During the 16th century a game was developed in Persia (today this country is Iran). Nobody knows who invented this game or even the origins of its creation, but one thing most historians agree on is that the Persian game of “Nas” was the precursor modern day poker.
Nas was played with 25 cards and 5 different suits. There are of course many differences from the game we know, but there are just as many similarities. If you play 5 card stud, you would probably recognize what was going on in Nas. The two games are just that similar. The Persian game also has similar poker hand rankings. For example, a three-of-a-kind in poker is the same as a three-of-a-kind in Nas.
Europeans traveling between the east and west brought Nas back home. They called the game “poque” or “pochen”. When citizens of Europe began to populate the new world, they brought the game with them. It was here in America where poker found a home. It grew to prominence in the American west, and has been a solid part of our American pop culture and identity ever since.
Most people don’t give the name much thought. They are too busy trying to perfect the mechanics of stealing the pot with only a pair of threes to bother themselves with how the game was actually named. Those of us with too much time on our hands tend to ponder such things.
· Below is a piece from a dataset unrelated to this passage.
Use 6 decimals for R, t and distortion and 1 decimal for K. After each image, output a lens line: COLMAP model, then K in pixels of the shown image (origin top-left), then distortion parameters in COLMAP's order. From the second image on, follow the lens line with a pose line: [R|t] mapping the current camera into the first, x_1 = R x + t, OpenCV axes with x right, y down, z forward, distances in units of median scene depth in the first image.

The earliest written description of the game was scribed by a gentleman named Jonathan H. Green in 1834. At this point in time the game was being played primarily on Riverboats that traveled the Mississippi. Giving the reader a hint of exactly the sort of person Green thought was the type to travel by riverboat, he referred to poker as the “cheating game”.
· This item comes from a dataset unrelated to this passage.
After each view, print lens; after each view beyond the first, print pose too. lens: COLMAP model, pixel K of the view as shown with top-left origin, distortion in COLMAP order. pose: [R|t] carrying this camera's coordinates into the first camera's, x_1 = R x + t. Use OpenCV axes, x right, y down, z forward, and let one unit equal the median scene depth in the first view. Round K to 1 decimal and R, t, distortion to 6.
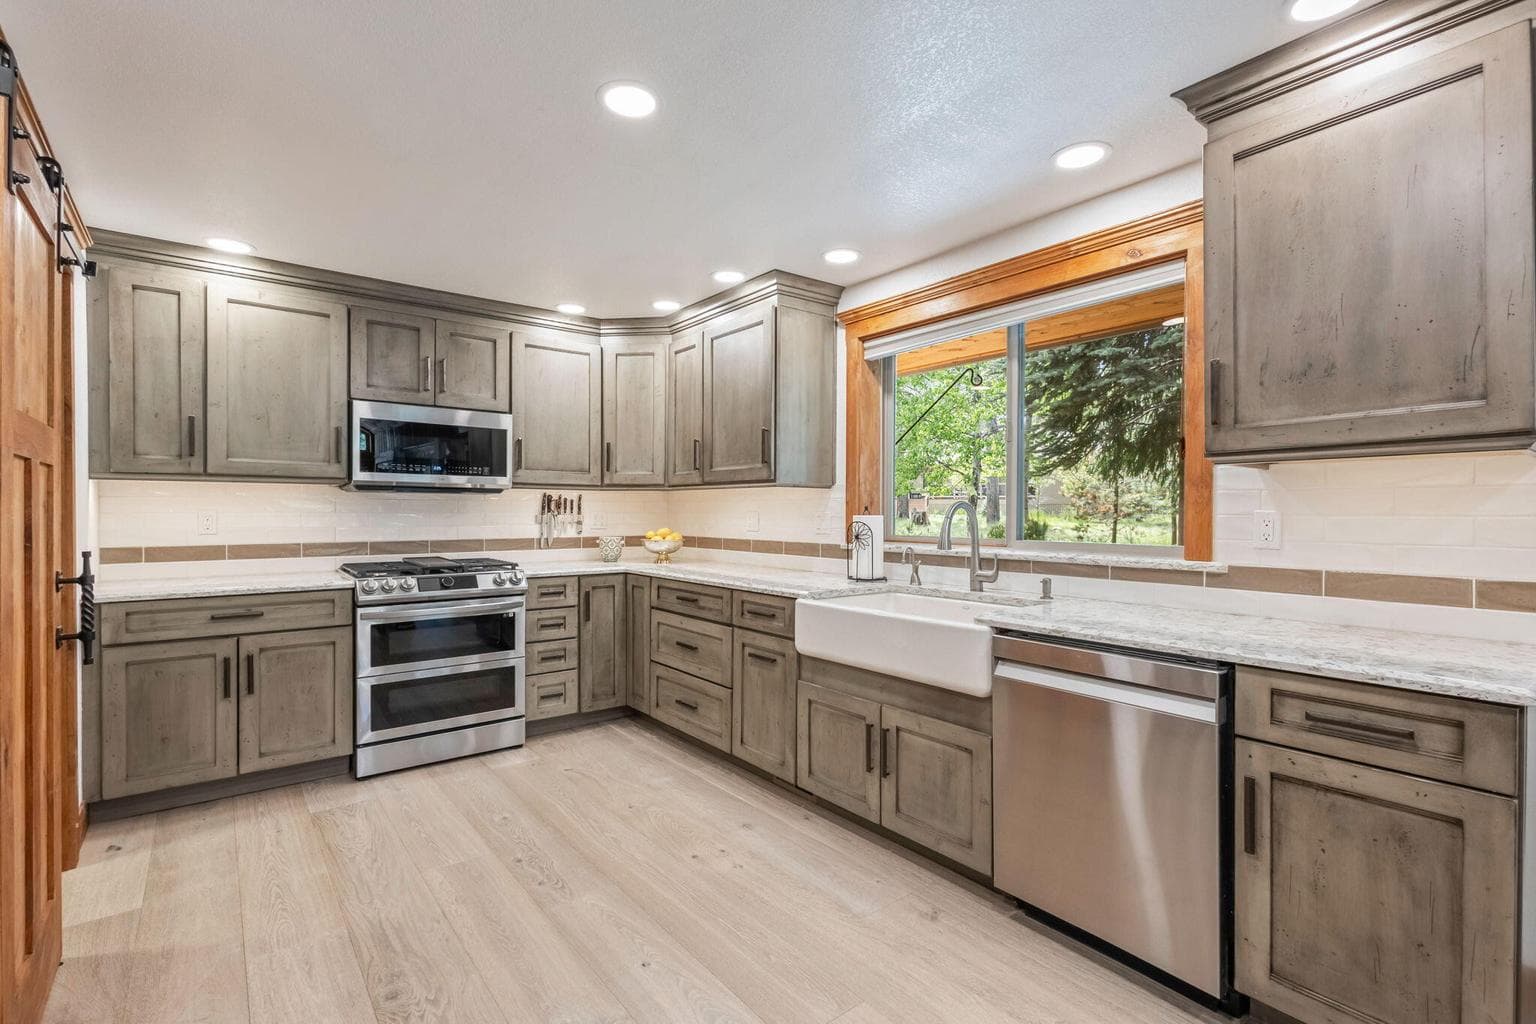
lens RADIAL K [[714.7, 0, 768.0], [0, 714.7, 512.0], [0, 0, 1]] dist [0.012565, -0.000922]
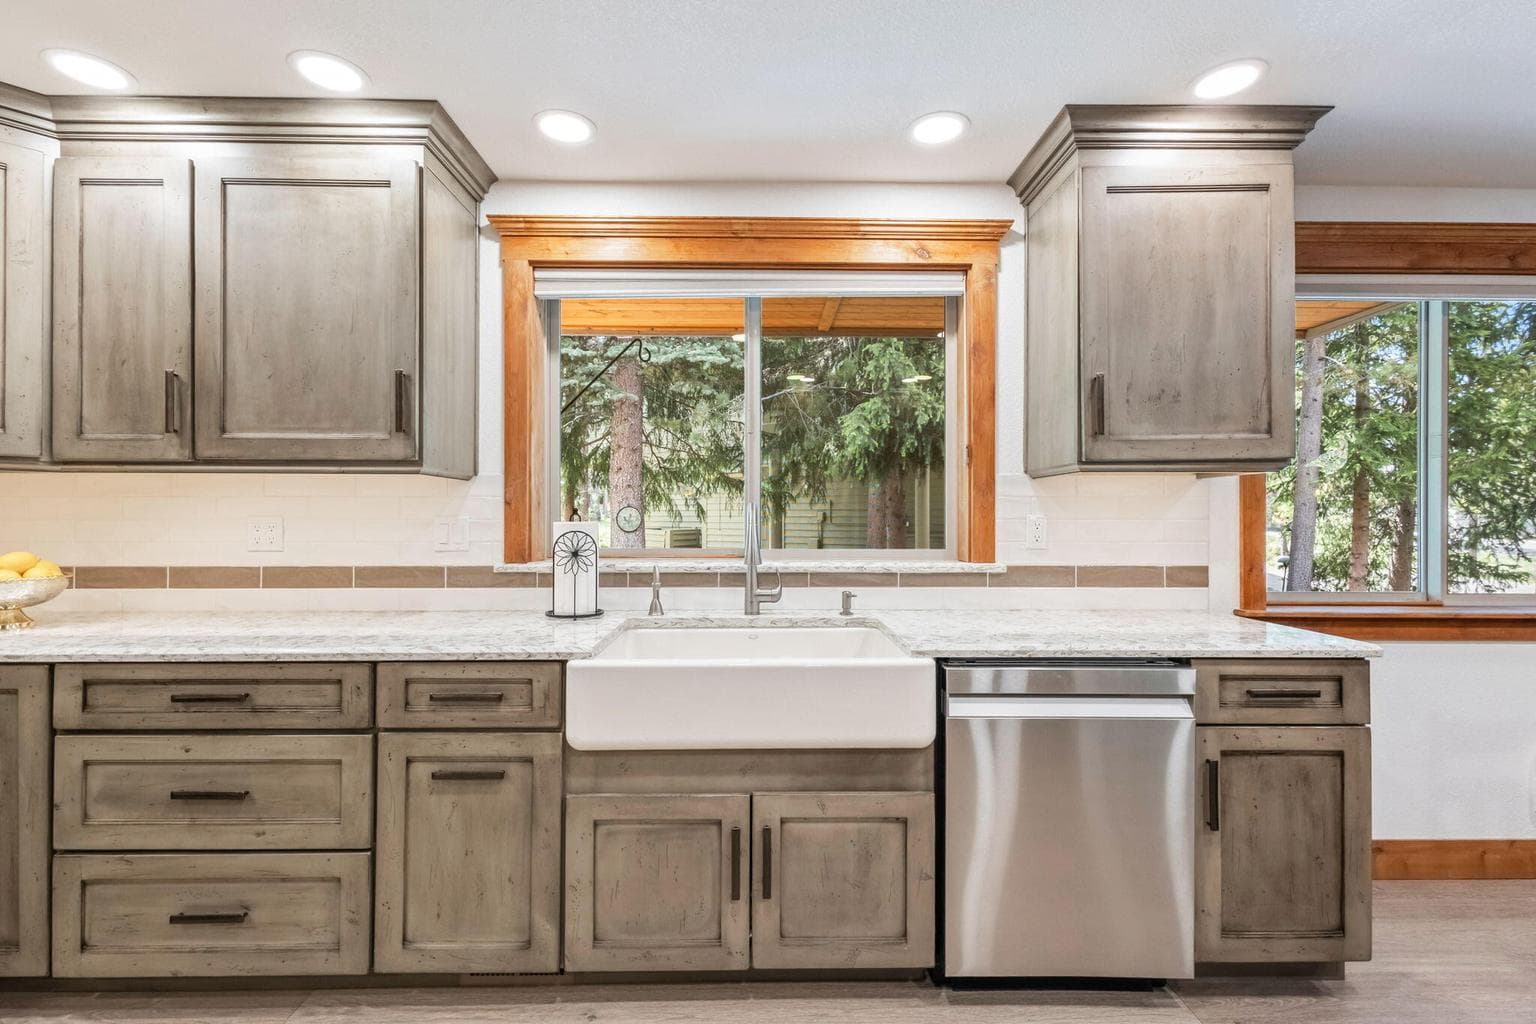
lens RADIAL K [[714.7, 0, 768.0], [0, 714.7, 512.0], [0, 0, 1]] dist [0.012565, -0.000922]
pose [[0.600069, 0.001705, 0.799946, -0.352663], [0.000683, 0.999996, -0.002643, -0.003192], [-0.799948, 0.002132, 0.600066, 0.514114]]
It wasn’t long before he realized that he had stumbled on to something that was fairly unknown. The game did not appear in the American Hoyle, a gentleman’s handbook of games, that was the authority on games being played in the United States. No reference here meant that Green was more or less the discoverer of this form of recreation. He named the game Poker.
Was this random? Did he name it with the thoughtless ease that he would name his dog spot, or his son Allan? No, there had to be something else there. Chances are he heard the name from one of the players who frequented the riverboat games.
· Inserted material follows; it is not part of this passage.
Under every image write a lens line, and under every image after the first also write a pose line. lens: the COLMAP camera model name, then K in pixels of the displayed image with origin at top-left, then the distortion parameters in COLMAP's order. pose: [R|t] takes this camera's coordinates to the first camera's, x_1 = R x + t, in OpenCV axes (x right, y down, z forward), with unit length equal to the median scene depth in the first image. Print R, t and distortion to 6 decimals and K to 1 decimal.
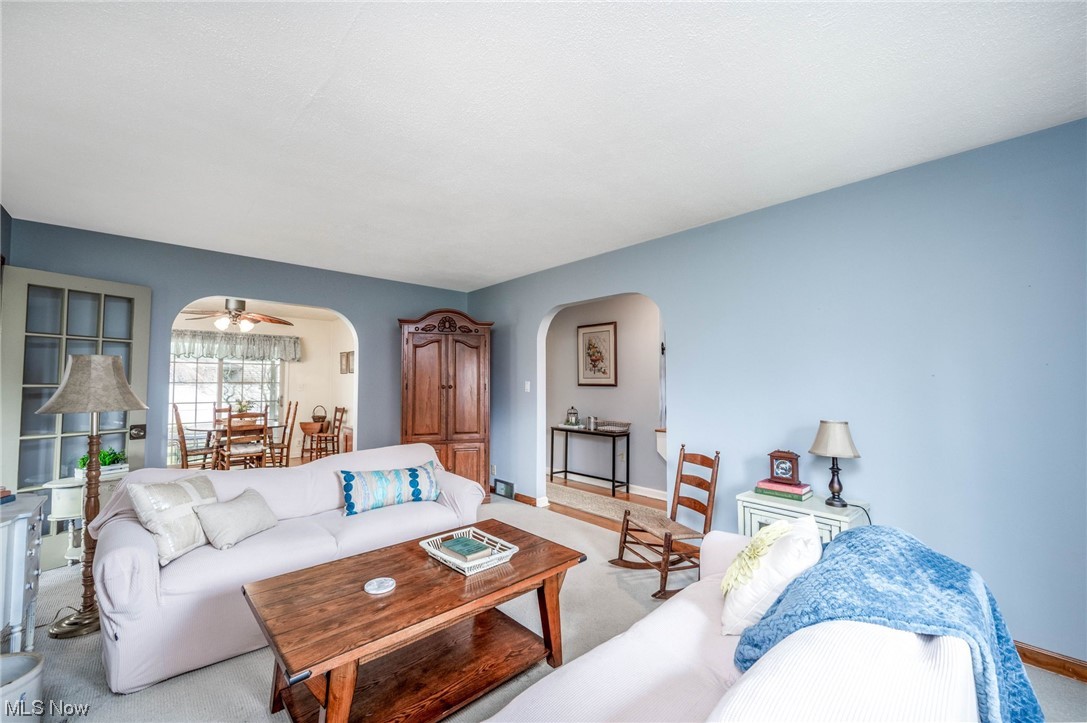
lens RADIAL K [[412.7, 0, 543.5], [0, 412.7, 361.5], [0, 0, 1]] dist [0.000124, 0.000002]
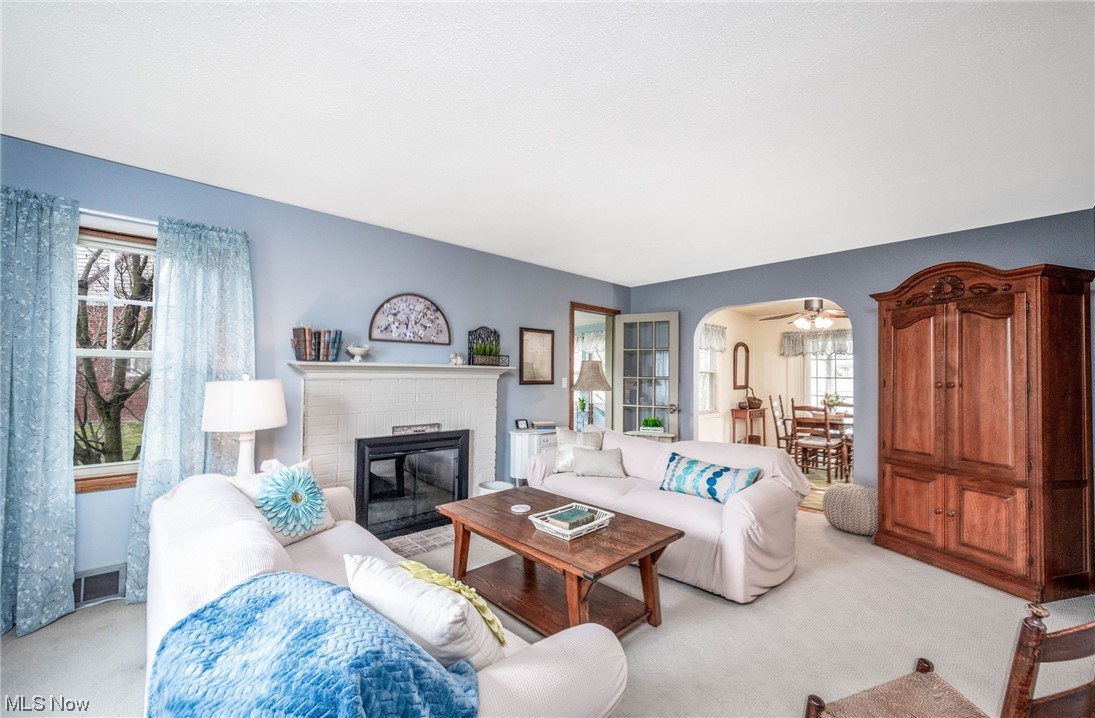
lens RADIAL K [[444.6, 0, 574.8], [0, 444.6, 366.7], [0, 0, 1]] dist [-0.000695, -0.000042]
pose [[0.051814, -0.020340, -0.998450, 0.445675], [0.041604, 0.998969, -0.018191, 0.021658], [0.997790, -0.040597, 0.052607, 0.402083]]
Most people accept the explanation that the word “Poker” is a variation of the French word, “Poque”. This was a similar card game played in Paris at roughly the same time. Of course French people are generally unpopular, so we started looking for anything that didn’t give them the credit.
Another possibility is a German card game called “Pochspiel”. This game bears some resemblance to modern poker, in the fact that bluffing plays a part in this pursuit as well. A small minority of people think that “Poker” actually comes from the Hindu word “Pukka”, but those people live mostly in Roswell and have devoted their lives to proving the moon landing never happened.
As you can see, theories abound. Considering Green’s reference to Poker the “cheating game”, the name he gave it could reflect that impression. Cardsharps would use the term “Poke” when separating a sucker from their wallet in a rigged game. This would make them the “Poker”.